Framed: 39 1/4 x 49 1/4 inches
George Smillie is one of the most widely known American landscape painters whose long and celebrated career began before the Civil War and ended after the First World War. Smillie was the third of four sons and fifth child of noted line engraver James Smillie (1807-1885). Each of the sons was a talented artist in his own right. George though, being the youngest did not receive the same nurturing of these talents from his father as did his older siblings. For instance, James David Smillie (1833-1909), the oldest, was trained from infancy to follow in his father’s profession. Many of his earliest drawings were carefully saved. In contrast, none of George’s early work survives and little is known of his early childhood.
Despite this rather unpromising environment George’s artist leanings did come to the fore. At the age of twenty-one, he entered the Brooklyn, New York studio of James McDougal Hart (1828-1901). Hart is one of the more important artists of the second generation of Hudson River School painters. The two most likely met in James Smillie’s engraving studio where Hart’s work was frequently reproduced.
In 1861, George Smillie began his long association with the National Academy of Design with his first exhibition. He would exhibit there every year until his death. At about 1863 George and his oldest brother James David began to work very closely together. They traveled to the same picturesque locations around the country and Europe during the summers. In New York they occupied adjacent studios and lived together for a time. Such was their closeness and relative lack of competitiveness they worked on each other’s paintings, provided sketches for one another and shared joint commissions from patrons who ordered a painting from both. When one was sick the other would take over teaching duties and prepare the other’s paintings for exhibition. In this way the two brothers spent almost twenty years before they each married within weeks of each other. Although married the brothers did remain close and supportive until James David’s death in 1909.
In 1898, when Springtime on the River was painted, Smillie made his last trip to Europe and England in specific. He left in April and returned in October of the same year. It may be that this painting is one of the three that he exhibited in the annual exhibition at the National Academy of Design of the same year and titled A Spring Idyl.
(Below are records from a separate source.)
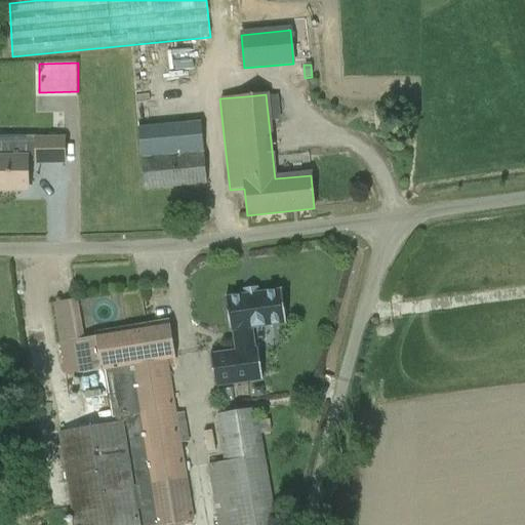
[(0,191),(28,191),(28,163),(65,163),(65,139),(36,140),(36,145),(9,145),(9,156),(0,155),(0,191)]
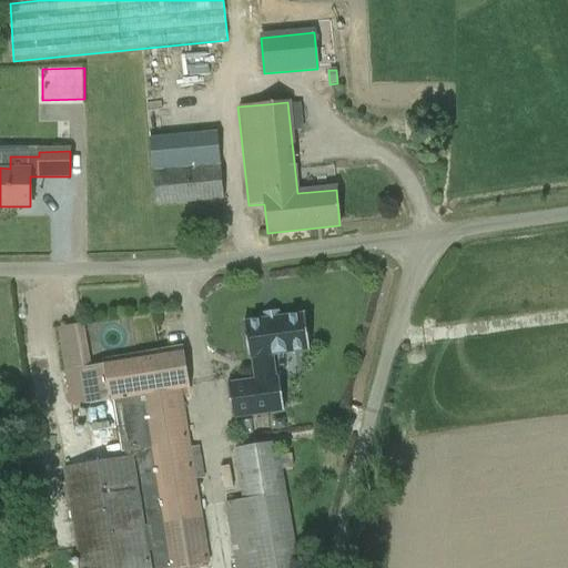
[(152,173),(155,205),(223,200),(221,166),(152,173)]
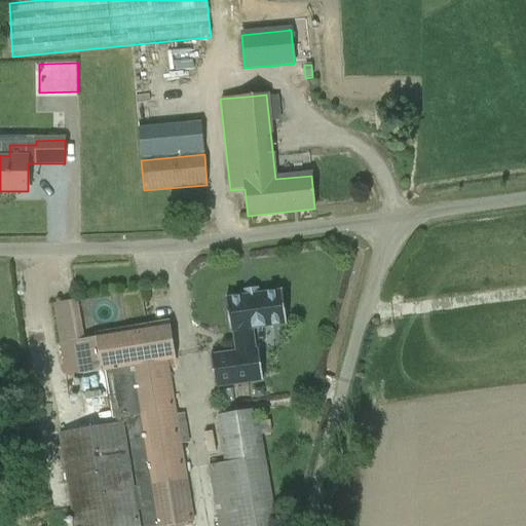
[(255,348),(253,330),(286,325),(279,288),(225,296),(230,333),(232,333),(235,351),(212,354),(217,387),(261,381),(257,347),(255,348)]
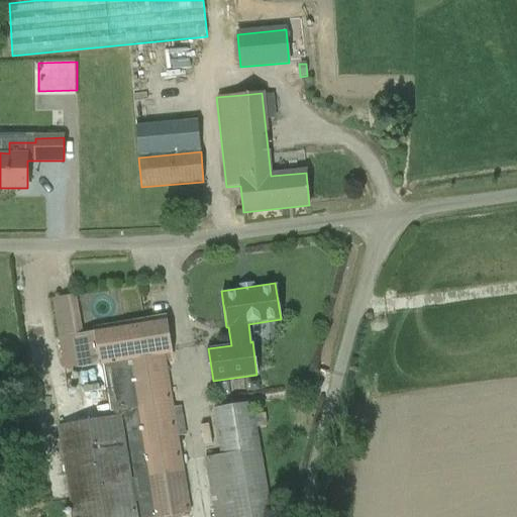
[(138,516),(135,502),(138,502),(140,516),(163,516),(192,513),(165,355),(173,353),(167,318),(92,330),(93,333),(81,335),(75,295),(53,299),(65,372),(101,365),(109,414),(113,413),(114,417),(57,426),(71,516),(138,516)]
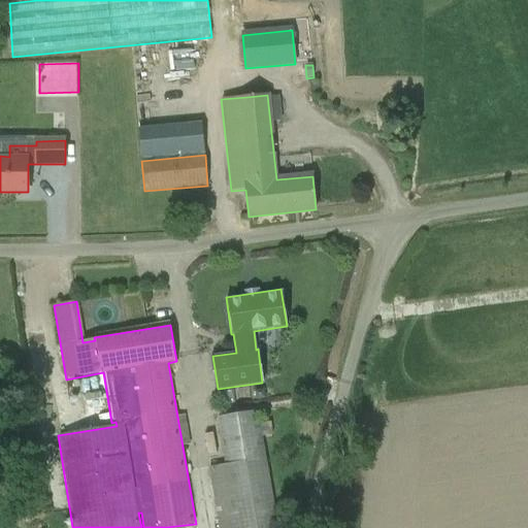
[(254,391),(256,401),(266,400),(264,389),(254,391)]
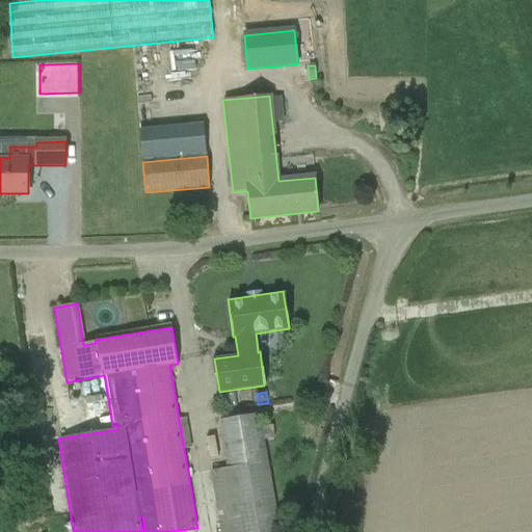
[(280,531),(261,414),(218,421),(225,469),(211,472),(219,531),(280,531)]
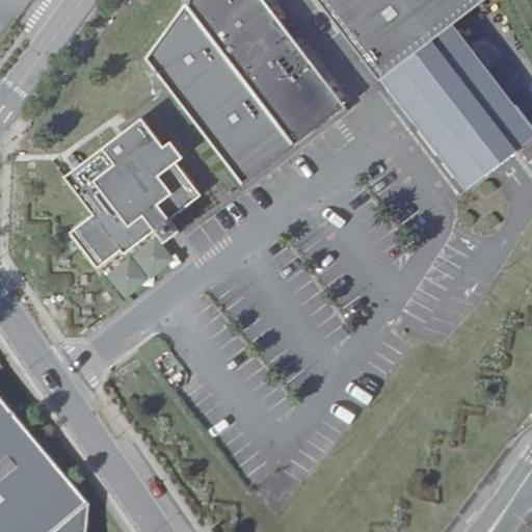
[(186,0),(147,54),(243,182),(346,104),(267,0),(186,0)]
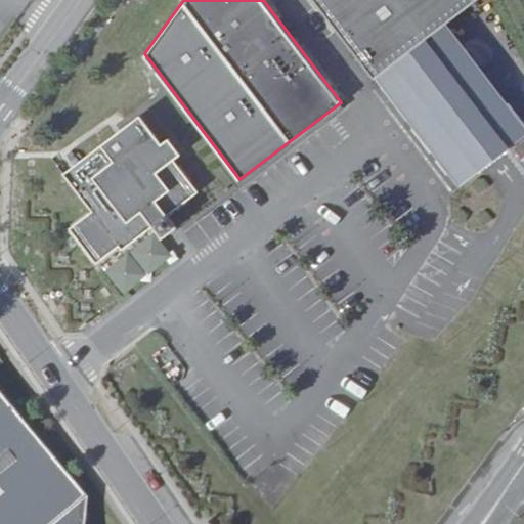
[(476,0),(318,0),(377,76),(448,22),(476,0)]
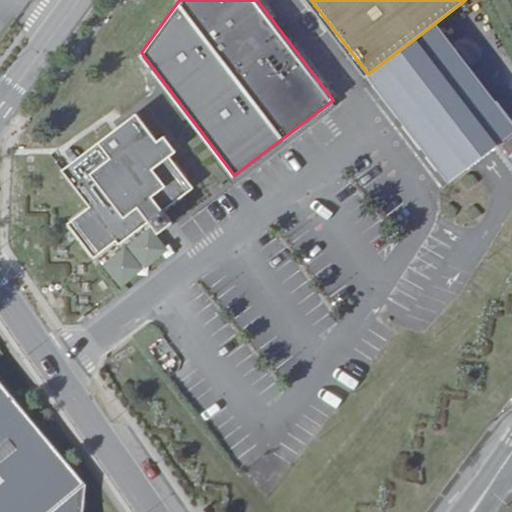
[(511,117),(438,21),(368,74),(450,181),(511,134),(511,117)]
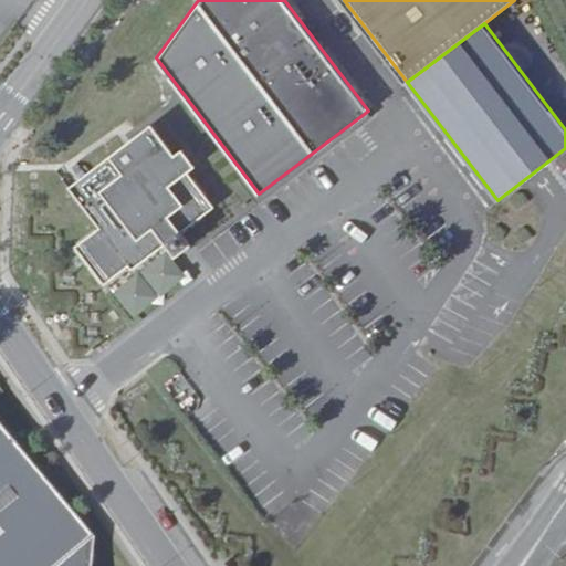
[(100,226),(74,244),(103,282),(126,263),(130,269),(164,242),(174,257),(189,243),(180,231),(213,205),(186,170),(194,165),(181,148),(174,154),(149,123),(70,185),(100,226)]
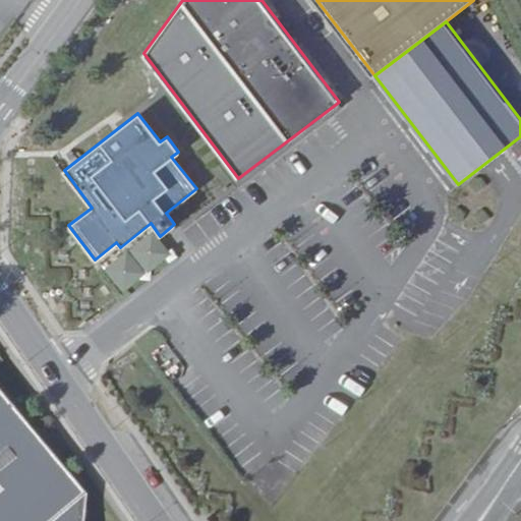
[(152,230),(103,269),(123,293),(171,254),(152,230)]
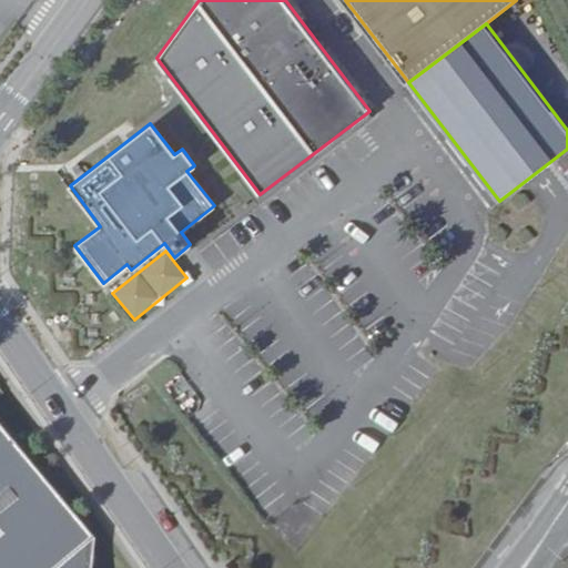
[(0,567),(57,567),(94,536),(0,423),(0,567)]
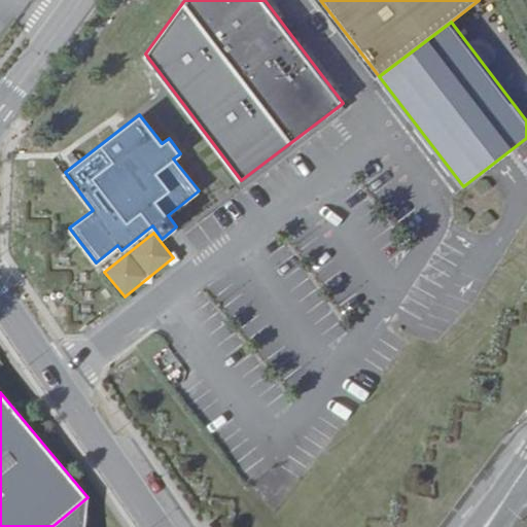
All buildings are outlined.
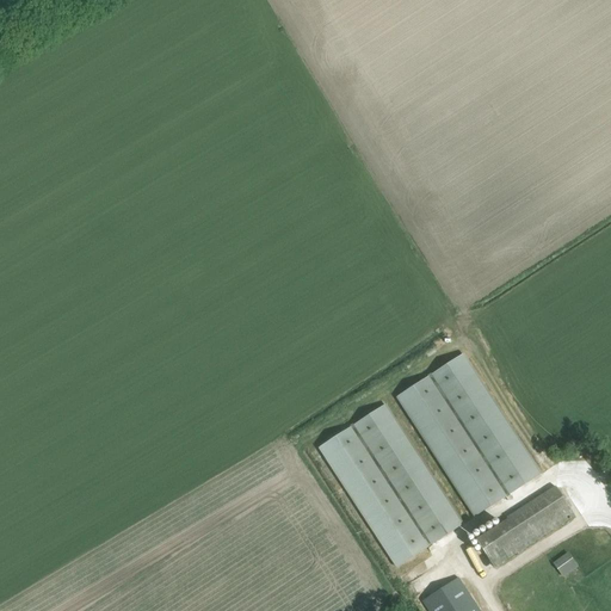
[(396,396),(475,517),(542,474),(463,353),(396,396)]
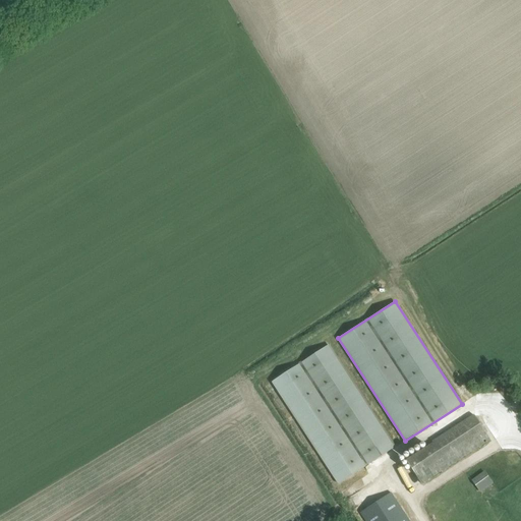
[(395,448),(329,345),(272,382),(339,483),(395,448)]
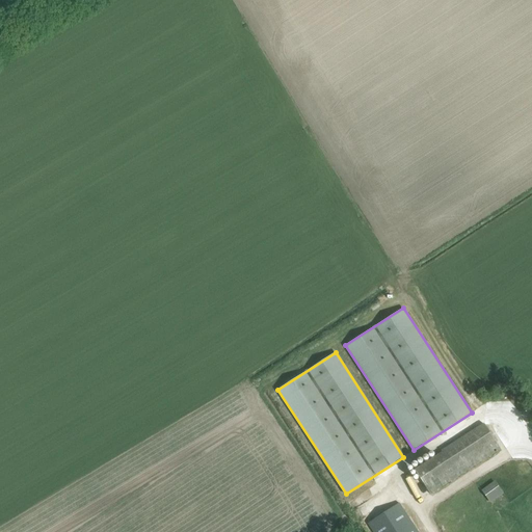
[(414,468),(430,494),(501,449),(484,423),(414,468)]
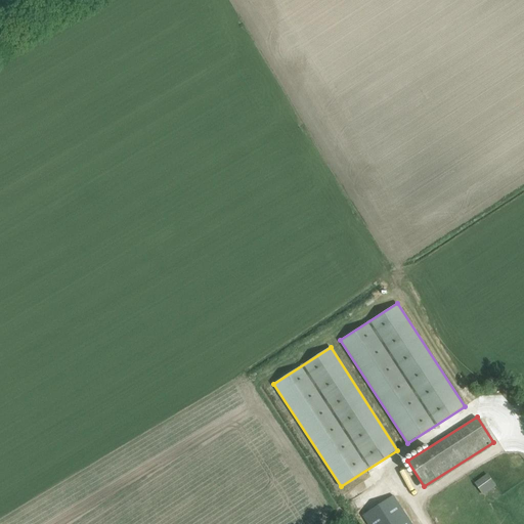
[(486,473),(473,481),(480,494),(494,486),(486,473)]
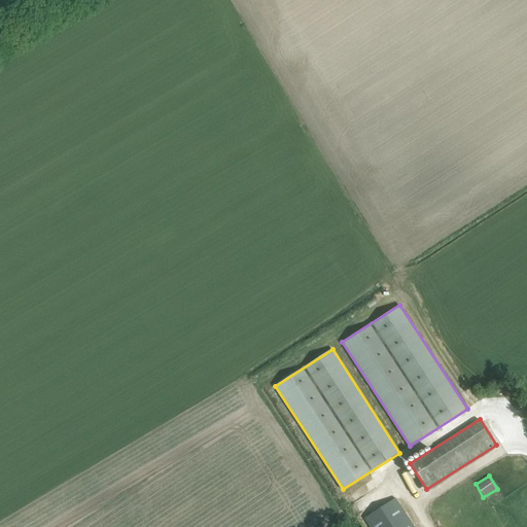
[(360,512),(370,526),(414,526),(391,491),(360,512)]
By the 1890’s George Smillie’s style shifted ever so slightly from the tight and controlled brush work of his earlier painting. While Smillie would not have called himself an impressionist he did however begin to let his brush move about with more freedom and vigor. His palette became brighter and higher keyed though not garish. Springtime on the River is a fine example of Smillie’s evolution from the formality of mid-century painting to a more subtle and evocative treatment of the landscape. Smillie defined his basis of landscape composition as a horizontal line crossed by a diagonal just as we have here. He said of this arrangement, “Yet what diversity of expression may be got out of [these two line] and how much tragedy and sentiment may be told by them!… The longer a man lives the simpler grows his composition.”